Sei-Ann's closest friend. Like Sei-Ann, she is also a maid in Beck-Ja's household. She wears round glasses and helps Sei-Ann periodically throughout the plot, frequently coming to Sei-Ann's aid by bringing one of the princes. In the later chapters, she became the personal maid of an influential noble named Kira instead of Sei-Ann.

Kira/Keira Lucheren

An influential noble, a particular friend of Prince Joon. Her influence is quite strong in the royal family that she can order all three princes to set aside their work to spend time with her.

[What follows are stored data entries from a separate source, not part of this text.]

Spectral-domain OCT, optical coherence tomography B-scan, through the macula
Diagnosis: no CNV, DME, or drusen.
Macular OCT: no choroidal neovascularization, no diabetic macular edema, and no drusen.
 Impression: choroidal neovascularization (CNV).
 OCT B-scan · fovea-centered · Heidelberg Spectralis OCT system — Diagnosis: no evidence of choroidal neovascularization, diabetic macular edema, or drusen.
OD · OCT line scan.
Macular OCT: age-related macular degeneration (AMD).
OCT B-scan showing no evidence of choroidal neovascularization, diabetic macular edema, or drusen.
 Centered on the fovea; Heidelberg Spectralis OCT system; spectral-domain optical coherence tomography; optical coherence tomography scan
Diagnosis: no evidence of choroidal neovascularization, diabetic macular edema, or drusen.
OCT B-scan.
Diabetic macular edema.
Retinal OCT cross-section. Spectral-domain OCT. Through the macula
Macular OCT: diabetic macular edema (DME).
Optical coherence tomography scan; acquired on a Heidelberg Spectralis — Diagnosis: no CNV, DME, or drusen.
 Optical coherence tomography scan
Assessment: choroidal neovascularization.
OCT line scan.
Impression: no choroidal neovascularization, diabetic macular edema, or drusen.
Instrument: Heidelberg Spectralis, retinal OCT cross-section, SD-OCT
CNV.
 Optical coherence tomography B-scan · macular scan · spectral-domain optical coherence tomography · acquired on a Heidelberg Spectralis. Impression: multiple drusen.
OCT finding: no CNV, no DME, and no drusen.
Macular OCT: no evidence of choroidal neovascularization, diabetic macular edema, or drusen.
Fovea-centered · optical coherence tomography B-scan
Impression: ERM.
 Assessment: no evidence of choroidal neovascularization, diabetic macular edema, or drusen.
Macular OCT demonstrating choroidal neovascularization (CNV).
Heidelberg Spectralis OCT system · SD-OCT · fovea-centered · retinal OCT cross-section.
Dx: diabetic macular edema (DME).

She also sees to Sei-Ann accompanying them on a horseback ride out in the country. It is said that she is a crown princess and is first introduced as a boy.

==Volume Details==
There are three volumes published by Infinity Studios. The left side of the jacket cover of the book has an introduction by Hee Eun Kim and a Pin-Up poster came with the first volume. In Korea, the series has been concluded at five volumes.